With out board powered watercraft it is permissable to run the engine untill it starts to lean out then turn off ignition. (this removes most off the fuel from the float bowls but keeps your engine well lubed for storage. my johnson 60 takes about 30 secs.), so that when you raise the engine for transport the fuel doesn't end up in the bilge, and then in the water when you pull the plug on the launch ramp.


----------



## hitachiman 200 (Jan 17, 2010)

leon;1016473 said:


> I would not be surprized if the plugs were bad and the as the spark plug cools it will shrink the broken electrode in the interior of the plug and lose contact.
> 
> If the engines are warm they should be primed only once. My CCR3000 starts cold with no issues with the manual choke.
> 
> ...


You are right Leon as long as the engine was shut down properly to begin with, 
Ether is a gas, not a liquid, so a small single shot to aid in starting a very cold engine will do no harm as it will not "wash" away the oil.


----------



## Laszlo Almasi (Feb 11, 2006)

Rock on Canada...do as you wish. But I've been doing it this way for over 20 years. I've also been repairing engines for 20 years and the majority of those engines were owned by operators that used ether/starting fluid to start their motors. If you know how to start a 2 stroke properly then you will not need anything more than the choke. If you do (need starting fluid) then you have other issues that require attention. Ether/starting fluid just compensates for problems in the fuel circuitry.


----------



## hitachiman 200 (Jan 17, 2010)

Laszlo Almasi;1025721 said:


> Rock on Canada...do as you wish. and the majority of those engines were owned by operators that used ether/starting fluid to start their motors. .


The damage was more likely caused from using dirty or contaminated fuel. Once that is done they may have resorted to using ether to get there already damaged motor to run.

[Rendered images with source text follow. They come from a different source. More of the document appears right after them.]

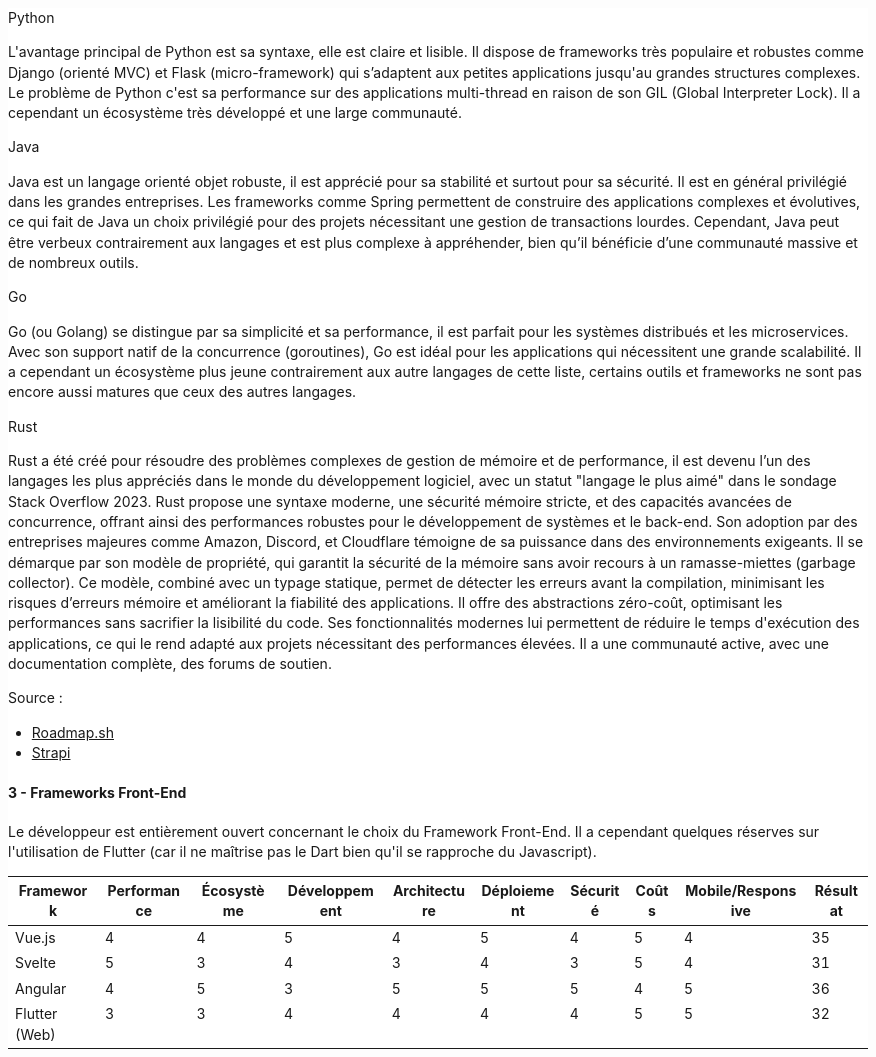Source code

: 
Python

L'avantage principal de Python est sa syntaxe, elle est claire et lisible. Il dispose de frameworks très populaire et robustes comme Django (orienté MVC) et Flask (micro-framework) qui s’adaptent aux petites applications jusqu'au grandes structures complexes. Le problème de Python c'est sa performance sur des applications multi-thread en raison de son GIL (Global Interpreter Lock). Il a cependant un écosystème très développé et une large communauté.

Java

Java est un langage orienté objet robuste, il est apprécié pour sa stabilité et surtout pour sa sécurité. Il est en général privilégié dans les grandes entreprises. Les frameworks comme Spring permettent de construire des applications complexes et évolutives, ce qui fait de Java un choix privilégié pour des projets nécessitant une gestion de transactions lourdes. Cependant, Java peut être verbeux contrairement aux langages et est plus complexe à appréhender, bien qu’il bénéficie d’une communauté massive et de nombreux outils.

Go

Go (ou Golang) se distingue par sa simplicité et sa performance, il est parfait pour les systèmes distribués et les microservices. Avec son support natif de la concurrence (goroutines), Go est idéal pour les applications qui nécessitent une grande scalabilité. Il a cependant un écosystème plus jeune contrairement aux autre langages de cette liste, certains outils et frameworks ne sont pas encore aussi matures que ceux des autres langages.

Rust

Rust a été créé pour résoudre des problèmes complexes de gestion de mémoire et de performance, il est devenu l’un des langages les plus appréciés dans le monde du développement logiciel, avec un statut "langage le plus aimé" dans le sondage Stack Overflow 2023. Rust propose une syntaxe moderne, une sécurité mémoire stricte, et des capacités avancées de concurrence, offrant ainsi des performances robustes pour le développement de systèmes et le back-end. Son adoption par des entreprises majeures comme Amazon, Discord, et Cloudflare témoigne de sa puissance dans des environnements exigeants. Il se démarque par son modèle de propriété, qui garantit la sécurité de la mémoire sans avoir recours à un ramasse-miettes (garbage collector). Ce modèle, combiné avec un typage statique, permet de détecter les erreurs avant la compilation, minimisant les risques d’erreurs mémoire et améliorant la fiabilité des applications. Il offre des abstractions zéro-coût, optimisant les performances sans sacrifier la lisibilité du code. Ses fonctionnalités modernes lui permettent de réduire le temps d'exécution des applications, ce qui le rend adapté aux projets nécessitant des performances élevées. Il a une communauté active, avec une documentation complète, des forums de soutien.

Source :

- <a href="https://roadmap.sh/backend/languages" target="_blank">Roadmap.sh</a>
- <a href="https://strapi.io/blog/rust-vs-other-programming-languages-what-sets-rust-apart" target="_blank">Strapi</a>

#### 3 - Frameworks Front-End

Le développeur est entièrement ouvert concernant le choix du Framework Front-End. Il a cependant quelques réserves sur l'utilisation de Flutter (car il ne maîtrise pas le Dart bien qu'il se rapproche du Javascript).

| Framework     | Performance | Écosystème | Développement | Architecture | Déploiement | Sécurité | Coûts | Mobile/Responsive | Résultat |
| ------------- | ----------- | ---------- | ------------- | ------------ | ----------- | -------- | ----- | ----------------- | -------- |
| Vue.js        | 4           | 4          | 5             | 4            | 5           | 4        | 5     | 4                 | 35       |
| Svelte        | 5           | 3          | 4             | 3            | 4           | 3        | 5     | 4                 | 31       |
| Angular       | 4           | 5          | 3             | 5            | 5           | 5        | 4     | 5                 | 36       |
| Flutter (Web) | 3           | 3          | 4             | 4            | 4           | 4        | 5     | 5                 | 32       |
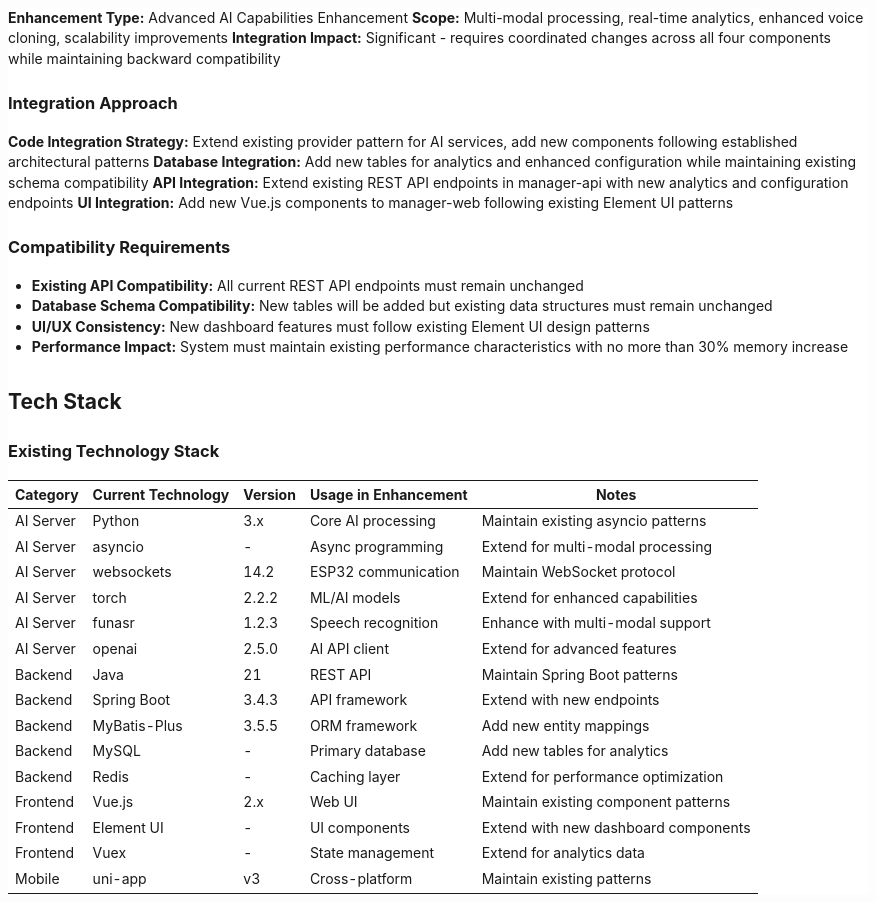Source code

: **Enhancement Type:** Advanced AI Capabilities Enhancement
**Scope:** Multi-modal processing, real-time analytics, enhanced voice cloning, scalability improvements
**Integration Impact:** Significant - requires coordinated changes across all four components while maintaining backward compatibility

### Integration Approach

**Code Integration Strategy:** Extend existing provider pattern for AI services, add new components following established architectural patterns
**Database Integration:** Add new tables for analytics and enhanced configuration while maintaining existing schema compatibility
**API Integration:** Extend existing REST API endpoints in manager-api with new analytics and configuration endpoints
**UI Integration:** Add new Vue.js components to manager-web following existing Element UI patterns

### Compatibility Requirements

- **Existing API Compatibility:** All current REST API endpoints must remain unchanged
- **Database Schema Compatibility:** New tables will be added but existing data structures must remain unchanged
- **UI/UX Consistency:** New dashboard features must follow existing Element UI design patterns
- **Performance Impact:** System must maintain existing performance characteristics with no more than 30% memory increase

## Tech Stack

### Existing Technology Stack

| Category | Current Technology | Version | Usage in Enhancement | Notes |
|----------|-------------------|---------|----------------------|-------|
| AI Server | Python | 3.x | Core AI processing | Maintain existing asyncio patterns |
| AI Server | asyncio | - | Async programming | Extend for multi-modal processing |
| AI Server | websockets | 14.2 | ESP32 communication | Maintain WebSocket protocol |
| AI Server | torch | 2.2.2 | ML/AI models | Extend for enhanced capabilities |
| AI Server | funasr | 1.2.3 | Speech recognition | Enhance with multi-modal support |
| AI Server | openai | 2.5.0 | AI API client | Extend for advanced features |
| Backend | Java | 21 | REST API | Maintain Spring Boot patterns |
| Backend | Spring Boot | 3.4.3 | API framework | Extend with new endpoints |
| Backend | MyBatis-Plus | 3.5.5 | ORM framework | Add new entity mappings |
| Backend | MySQL | - | Primary database | Add new tables for analytics |
| Backend | Redis | - | Caching layer | Extend for performance optimization |
| Frontend | Vue.js | 2.x | Web UI | Maintain existing component patterns |
| Frontend | Element UI | - | UI components | Extend with new dashboard components |
| Frontend | Vuex | - | State management | Extend for analytics data |
| Mobile | uni-app | v3 | Cross-platform | Maintain existing patterns |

-Ether/starting fluid just compensates for problems in the fuel circuitry.
Liquid gasoline does not burn, it's the vapour that does. When a two stroke motor is very cold the atomized gasoline tends to condense into larger droplets before reaching the cylinder. Ether is a more volatile gas that vaporizes at a lower temp than gas therefor making it easier to burn. So it does have a usefull purpose even with a healthy engine. Try starting a diesel engine with no glow plugs when it's below freezing.

-If you know how to start a 2 stroke properly then you will not need anything more than the choke. 
-If you do (need starting fluid) then you have other issues that require attention. 
My guess is you don't see -30 very often down there. I also said that there could be issues with the carb.

-But I've been doing it this way for over 20 years. 
Just because you do something for twenty years does not make it a right or acceptable practice.

-I've also been repairing engines for 20 years.
I am a Certified Mechanic for 30. Rebuilt my first bike 40 years ago.


----------



## Laszlo Almasi (Feb 11, 2006)

While some of your post is correct, I still stand by the fact that using any sort of ether/starting fluid is improper and will lead to eventual engine problems. While opinions do vary, any research you do will lead you to the same conclusion. Old school opinions hurts many motors but as we learn more, we realize that how things were done, even 40 years ago, may not be the best thing to do.

You may not be alone in your assumptions, but I am not alone with the facts. Just because it is done and can help to start your motor does not make it proper by any means.

http://en.wikipedia.org/wiki/Starting_fluid
http://www.sbtontheweb.com/forum/showthread.php?p=159831
http://www.nefga.org/forum/boating/21434-2-stroke-20hp-wont-start.html
http://www.brokeboats.com/carbs.html


----------